Figure out average outgoing mail rates, then set up rate limiting in exim to enforce them.
Description
Details
Status | Subtype | Assigned | Task | ||
---|---|---|---|---|---|
Restricted Task | |||||
Open | None | T249237 Fix Cloud VPS and Toolforge mail servers to work with the modern internet | |||
Resolved | aborrero | T175964 Set up mail rate limiting for tools-mail |
Event Timeline
Using ratelimit.pl against the past 10 days worth of exim logs these appear to be the top 20 senders by rate. With addresses removed it's more or less the high water mark by hour and day.
cat topsenderavg_hourly 17 : redacted@wikimedia.org 19 : redacted@tools.wmflabs.org 21 : redacted@tools.wmflabs.org 22 : redacted@tools.wmflabs.org 22 : redacted@tools.wmflabs.org 23 : redacted@tools.wmflabs.org 25 : redacted@tools.wmflabs.org 26 : redacted@tools.wmflabs.org 46 : redacted@tools.wmflabs.org 48 : redacted@tools.wmflabs.org 48 : redacted@tools.wmflabs.org 57 : redacted@tools.wmflabs.org 75 : redacted@tools.wmflabs.org 147 : redacted@tools.wmflabs.org 226 : redacted@tools.wmflabs.org 232 : redacted@tools.wmflabs.org 294 : redacted@tools.wmflabs.org 45772 : <> 54646 : redacted@tools.wmflabs.org
cat topsenderavg_daily 146 : redacted@tools.wmflabs.org 147 : redacted@tools.wmflabs.org 148 : redacted@tools.wmflabs.org 148 : redacted@tools.wmflabs.org 148 : redacted@tools.wmflabs.org 148 : redacted@tools.wmflabs.org 149 : redacted@tools.wmflabs.org 186 : redacted@tools.wmflabs.org 187 : redacted@tools.wmflabs.org 188 : redacted@tools.wmflabs.org 189 : redacted@tools.wmflabs.org 189 : redacted@tools.wmflabs.org 189 : redacted@tools.wmflabs.org 190 : redacted@tools.wmflabs.org 228 : redacted@tools.wmflabs.org 244 : redacted@tools.wmflabs.org 300 : redacted@tools.wmflabs.org 61079 : <> 147773 : redacted@tools.wmflabs.org
The bottom two in each case relate to the recent spam event. Many of the empty envelopes are from bounces but interestingly some appear to have originated from tools-exec hosts as well.
How about rate limiting at 100 messages per sender address per hour for starters?
That seems on the surface to be pretty reasonable. A couple of questions:
- When the limit is hit will outbound message deliver be throttled or will the submission of new messages be blocked?
- Would we have a way to give a particular sender a higher limit if good cause could be shown?
In T175964#3611065, @bd808 wrote:
- When the limit is hit will outbound message deliver be throttled or will the submission of new messages be blocked?
Since it's an acl attribute there is lots of flexibility for what happens when reached.

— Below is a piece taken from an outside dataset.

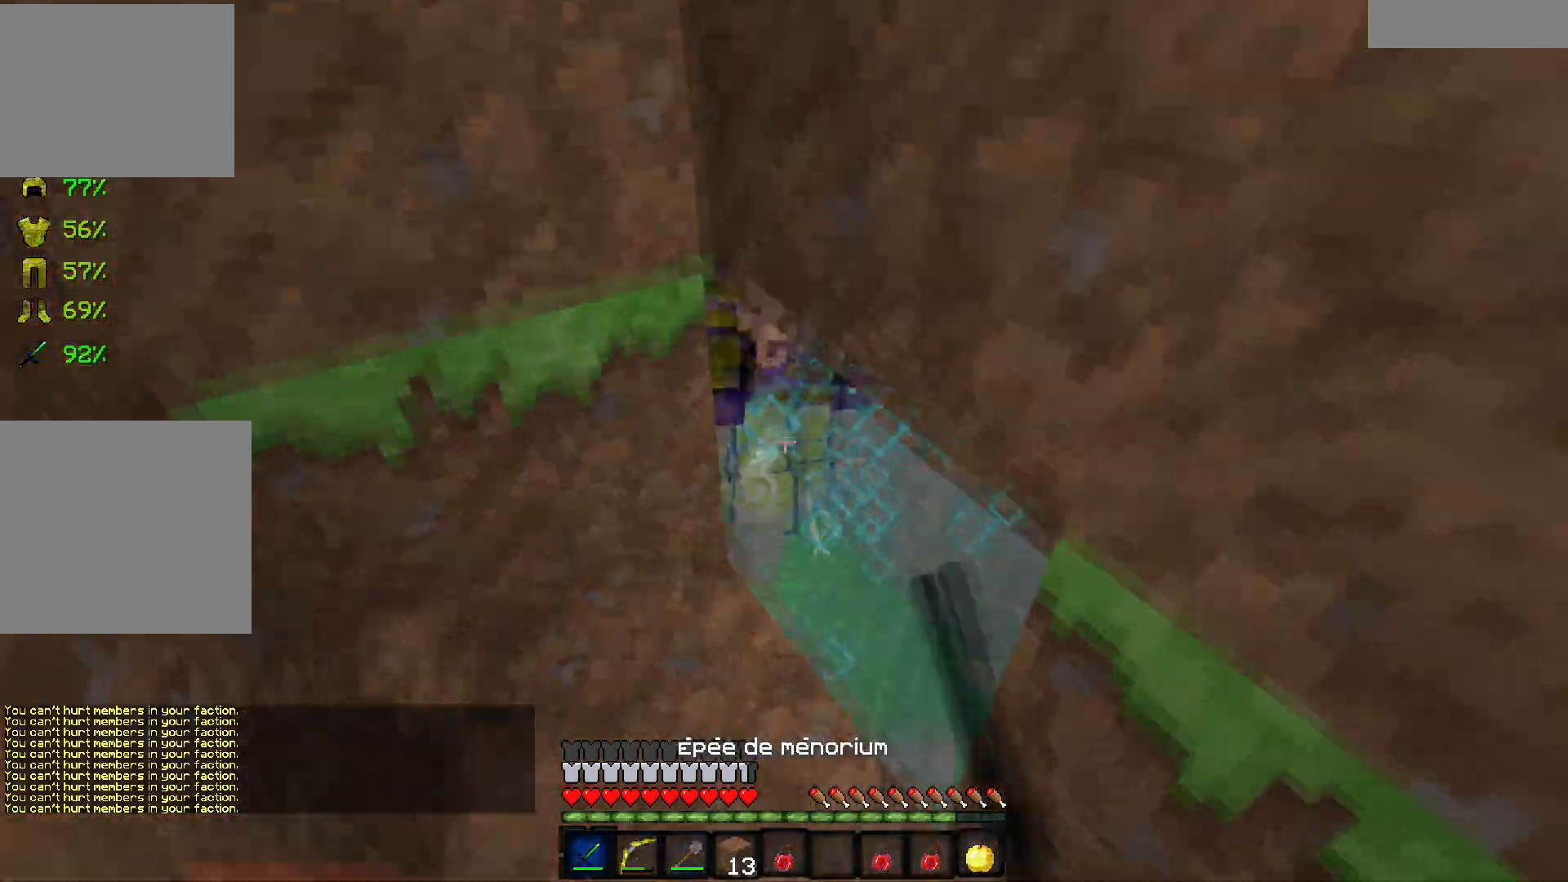
{"keys": ["s"], "events": [[17, "z", "up"], [67, "q", "up"], [317, "s", "down"]]}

To me throttling makes sense. When a sender exceeds the rate limit we could issue a 4xx temporary error until the time period refreshes. The sending MTA would queue and attempt delivery again later. With queue monitoring in place alerts would then fire if a client mail queue exceeds the "normal" threshold. This should detect and help mitigate future issues similar to T175837
OTOH a downside to temp fail is that large quantities of mail would be slowed down but not blocked. Flying under the radar you could get ~2400 messages out per day. We could layer on some additional longer-term limits with more severe actions but I think I'd want to live with temp fails first before actually dropping mail.
In T175964#3611065, @bd808 wrote:
- Would we have a way to give a particular sender a higher limit if good cause could be shown?
Sure, a simple way would be to maintain a list of senders who can skip the rate limit acl. Or we could get more complicated with a lookup config for individualized custom rate limits if necessary.
https://gerrit.wikimedia.org/r/#/c/379239/ created for hourly rate limit implementation. Went ahead and set it up with a file lookup for overrides and the default limit as well. Also, included a per-host rate limit and took a stab at a default there. The ACLs action is warn initially so this can run for a period of time to validate our assumptions before deferring mail.
We have the rate-limiting in place. There is nothing else to do? Closing task now, feel free to reopen if required.
We have rate-limiting, but all it does is a warn action. It doesn't enforce the limit. Looking at the config, that's still in place. I believe we need to add a drop or bounce action or something.
Oh, you are right.
This is why I was tricked. I was generating emails using telnet and saw the log entry in the server:
2020-06-23 11:41:58 H=(endurance) [213.194.138.68] Warning: Sender address arturo@debian.org has exceeded rate limit of messages per 1h
And then I never got the email. Except that I actually got it, but never saw it because landed in the spam folder.
To enforce it in a user-friendly-ish way I'd suggest changing from warn to defer. That would result in rate limited mails queueing up on the sending host with an informational 4xx error, and allow the sender to address the issue in their outgoing queue and/or try again later.
I'm curious why the log entry I pasted above contains an empty string in $sender_rate_limit. According to the docs http://www.exim.org/exim-html-current/doc/html/spec_html/ch-access_control_lists.html the value should be populated by exim.
That's weird. Maybe it's the ordering of when it looks up the file vs. the log message?
This was just enabled in tools and toolsbeta.
In case of errors, please revert the patch: https://gerrit.wikimedia.org/r/c/operations/puppet/+/607320
I plan to work soonon proper grafana dashboards to monitor exim behavior beyond what we have now, which seems insufficient.
Closing task now, please feel free to reopen if required.